Monday, October 3, 2011

TV Show Spinoffs


When a movie is relatively successful, people will do anything to squeeze that extra buck out of it. We have seen sequels, equally unwanted trilogies, creepy dolls and possibly even a book series with the movie poster thrown on the cover. However, one that is hard to ignore is unsuccessful television series based on popular films. Most recently, Matt Damon and Emily Blunts forbidden romance from The Adjustment Bureau is being made into a TV series for Syfy while it's barely been put onto the shelves. Usually when I turn onto Syfy, I either see Battlestar Galactica reruns or original movies where badly animated alligators eat models tanning on the beach. For such a popular movie, I am surprised that they are taking the remake this route and not going for a network station.
This brings up other bad TV spinoffs, usually not even making it past the first season before it gets cancelled. My favorite that I found was one I hadn't heard of before, a spinoff of Ferris Buellers Day off that ran for one season in 1990. They completely break the fourth wall when they introduce Charlie Schlatter as an annoyed Ferris Bueller complaining about the movie based on his life. He even goes so far as to take a chainsaw to a cardboard cutout of Matthew Broderick (below).
Other notably short lived series would be Fast Times based on the famous Fast Times at Ridgemont High (although it did stem Patrick Dempseys career) and the 1976 Delta House based on the cult classic, Animal House.
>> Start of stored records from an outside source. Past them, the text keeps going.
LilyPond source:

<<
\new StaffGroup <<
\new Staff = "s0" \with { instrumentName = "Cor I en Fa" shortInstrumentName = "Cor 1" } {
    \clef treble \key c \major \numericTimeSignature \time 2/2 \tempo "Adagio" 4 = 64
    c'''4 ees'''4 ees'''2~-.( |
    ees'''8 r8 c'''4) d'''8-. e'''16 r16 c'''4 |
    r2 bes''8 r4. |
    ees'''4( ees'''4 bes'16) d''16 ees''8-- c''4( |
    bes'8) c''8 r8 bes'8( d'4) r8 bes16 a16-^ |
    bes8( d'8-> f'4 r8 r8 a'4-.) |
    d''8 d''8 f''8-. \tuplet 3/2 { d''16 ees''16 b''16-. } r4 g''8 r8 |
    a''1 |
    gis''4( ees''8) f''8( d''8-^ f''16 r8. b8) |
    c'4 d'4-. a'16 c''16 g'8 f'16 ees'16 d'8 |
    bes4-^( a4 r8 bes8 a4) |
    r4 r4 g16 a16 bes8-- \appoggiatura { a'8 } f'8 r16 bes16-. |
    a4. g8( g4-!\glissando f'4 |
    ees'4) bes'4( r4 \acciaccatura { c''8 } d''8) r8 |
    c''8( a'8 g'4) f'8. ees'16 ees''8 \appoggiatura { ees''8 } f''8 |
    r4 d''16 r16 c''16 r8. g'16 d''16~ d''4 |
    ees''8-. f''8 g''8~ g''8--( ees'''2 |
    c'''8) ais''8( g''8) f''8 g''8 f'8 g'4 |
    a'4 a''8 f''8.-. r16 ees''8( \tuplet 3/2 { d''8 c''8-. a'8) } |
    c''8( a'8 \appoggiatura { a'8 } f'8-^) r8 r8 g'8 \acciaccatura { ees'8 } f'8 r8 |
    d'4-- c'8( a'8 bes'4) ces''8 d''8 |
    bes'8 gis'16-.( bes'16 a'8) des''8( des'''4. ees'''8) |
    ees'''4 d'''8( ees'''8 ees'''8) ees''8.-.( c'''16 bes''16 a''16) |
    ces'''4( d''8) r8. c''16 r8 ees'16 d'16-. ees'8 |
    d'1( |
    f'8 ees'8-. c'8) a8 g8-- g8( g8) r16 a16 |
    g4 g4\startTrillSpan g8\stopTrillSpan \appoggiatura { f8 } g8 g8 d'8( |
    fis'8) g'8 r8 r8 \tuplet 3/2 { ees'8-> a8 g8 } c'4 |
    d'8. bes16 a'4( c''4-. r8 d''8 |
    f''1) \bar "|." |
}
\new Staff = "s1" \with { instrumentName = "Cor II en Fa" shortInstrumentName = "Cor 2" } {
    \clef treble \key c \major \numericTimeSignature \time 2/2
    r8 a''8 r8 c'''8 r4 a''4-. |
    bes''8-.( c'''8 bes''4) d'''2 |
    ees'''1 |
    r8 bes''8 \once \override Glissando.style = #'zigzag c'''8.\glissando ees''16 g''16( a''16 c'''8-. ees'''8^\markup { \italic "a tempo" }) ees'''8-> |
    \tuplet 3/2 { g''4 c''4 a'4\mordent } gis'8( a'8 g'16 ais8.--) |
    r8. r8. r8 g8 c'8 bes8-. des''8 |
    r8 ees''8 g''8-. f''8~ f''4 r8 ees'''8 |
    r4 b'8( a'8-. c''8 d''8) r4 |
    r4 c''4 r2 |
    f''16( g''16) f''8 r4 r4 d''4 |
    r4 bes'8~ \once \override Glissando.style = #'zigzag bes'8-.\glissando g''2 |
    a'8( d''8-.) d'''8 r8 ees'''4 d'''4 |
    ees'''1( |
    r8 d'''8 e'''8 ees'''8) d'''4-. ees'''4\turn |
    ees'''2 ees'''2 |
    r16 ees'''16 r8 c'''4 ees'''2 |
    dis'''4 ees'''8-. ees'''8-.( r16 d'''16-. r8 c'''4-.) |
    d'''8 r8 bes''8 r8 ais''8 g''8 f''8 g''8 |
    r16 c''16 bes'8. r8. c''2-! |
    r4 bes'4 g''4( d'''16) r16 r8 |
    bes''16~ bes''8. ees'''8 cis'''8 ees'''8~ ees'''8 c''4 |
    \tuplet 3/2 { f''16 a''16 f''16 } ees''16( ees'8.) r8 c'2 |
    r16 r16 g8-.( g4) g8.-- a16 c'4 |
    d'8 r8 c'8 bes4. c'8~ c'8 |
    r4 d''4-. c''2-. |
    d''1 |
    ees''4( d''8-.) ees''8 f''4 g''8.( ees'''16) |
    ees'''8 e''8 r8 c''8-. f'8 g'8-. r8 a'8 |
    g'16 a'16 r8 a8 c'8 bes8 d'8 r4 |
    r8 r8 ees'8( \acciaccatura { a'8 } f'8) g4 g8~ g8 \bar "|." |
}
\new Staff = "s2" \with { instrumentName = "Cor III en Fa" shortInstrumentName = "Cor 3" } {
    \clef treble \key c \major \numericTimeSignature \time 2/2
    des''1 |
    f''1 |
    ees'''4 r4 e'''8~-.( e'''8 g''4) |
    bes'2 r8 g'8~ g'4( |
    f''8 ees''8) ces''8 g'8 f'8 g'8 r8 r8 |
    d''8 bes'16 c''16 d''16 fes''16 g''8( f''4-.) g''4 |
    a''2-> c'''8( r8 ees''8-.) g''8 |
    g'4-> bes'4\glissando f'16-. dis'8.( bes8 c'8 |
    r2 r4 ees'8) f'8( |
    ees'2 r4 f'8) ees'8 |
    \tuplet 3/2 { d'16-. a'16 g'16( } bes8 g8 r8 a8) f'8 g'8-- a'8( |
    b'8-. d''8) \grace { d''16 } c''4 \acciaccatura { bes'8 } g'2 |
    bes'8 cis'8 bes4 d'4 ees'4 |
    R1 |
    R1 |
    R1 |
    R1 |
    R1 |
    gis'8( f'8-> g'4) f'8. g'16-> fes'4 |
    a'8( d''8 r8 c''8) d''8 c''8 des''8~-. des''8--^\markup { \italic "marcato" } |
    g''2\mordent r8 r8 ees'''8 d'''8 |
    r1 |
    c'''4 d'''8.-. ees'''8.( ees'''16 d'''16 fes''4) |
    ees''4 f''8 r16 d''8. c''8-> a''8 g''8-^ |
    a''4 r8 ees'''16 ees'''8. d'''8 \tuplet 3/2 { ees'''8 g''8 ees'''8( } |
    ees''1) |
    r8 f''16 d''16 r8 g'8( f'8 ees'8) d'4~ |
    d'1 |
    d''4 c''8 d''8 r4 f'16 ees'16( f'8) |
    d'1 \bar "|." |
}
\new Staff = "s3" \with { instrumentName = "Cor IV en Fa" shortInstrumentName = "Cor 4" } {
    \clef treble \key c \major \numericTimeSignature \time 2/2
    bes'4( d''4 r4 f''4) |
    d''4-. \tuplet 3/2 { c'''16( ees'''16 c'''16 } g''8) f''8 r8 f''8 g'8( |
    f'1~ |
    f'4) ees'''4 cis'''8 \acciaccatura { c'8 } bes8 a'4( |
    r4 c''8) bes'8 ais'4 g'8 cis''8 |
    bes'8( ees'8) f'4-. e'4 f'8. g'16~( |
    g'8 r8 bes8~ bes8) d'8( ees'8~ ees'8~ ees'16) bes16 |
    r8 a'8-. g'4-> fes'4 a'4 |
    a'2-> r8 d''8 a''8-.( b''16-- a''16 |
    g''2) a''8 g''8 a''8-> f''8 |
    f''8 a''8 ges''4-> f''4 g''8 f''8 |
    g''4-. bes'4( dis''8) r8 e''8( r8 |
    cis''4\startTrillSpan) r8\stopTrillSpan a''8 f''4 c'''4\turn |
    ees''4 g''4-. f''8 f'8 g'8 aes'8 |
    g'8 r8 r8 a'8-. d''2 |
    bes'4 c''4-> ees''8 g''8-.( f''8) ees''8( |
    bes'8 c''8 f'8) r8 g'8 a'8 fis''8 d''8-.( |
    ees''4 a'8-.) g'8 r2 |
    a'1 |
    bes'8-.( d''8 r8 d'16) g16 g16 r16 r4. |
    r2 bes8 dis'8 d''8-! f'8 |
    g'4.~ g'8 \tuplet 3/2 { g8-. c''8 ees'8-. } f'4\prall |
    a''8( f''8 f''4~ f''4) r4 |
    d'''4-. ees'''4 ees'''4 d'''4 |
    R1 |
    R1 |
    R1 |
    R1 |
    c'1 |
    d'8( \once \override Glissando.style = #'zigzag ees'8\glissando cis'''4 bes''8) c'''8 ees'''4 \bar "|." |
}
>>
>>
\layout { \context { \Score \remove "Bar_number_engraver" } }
Without the raunchy humor, drug references and foul language that made the movie so popular, the small screen version that was fit for TV audiences did not last long (it also didn't help that they rewrote Belushi's character and introduced his younger brother, Blotto). It is usually the recasting that dooms these series to their single season, as well as the fact that movies are made to follow that one story line and are resolved for the audience's sake at the end of the movie, the series tend to drag them out. I have talked about how the content varies from British to American screens, but the same goes for movies and television. Without the safety of a rating to back up more adult themes, television shows are handicapped by their time slots and broadcast channels. Reasons that shows fail is because they can't show what they want at 8 PM on a saturday when the kids might still be up.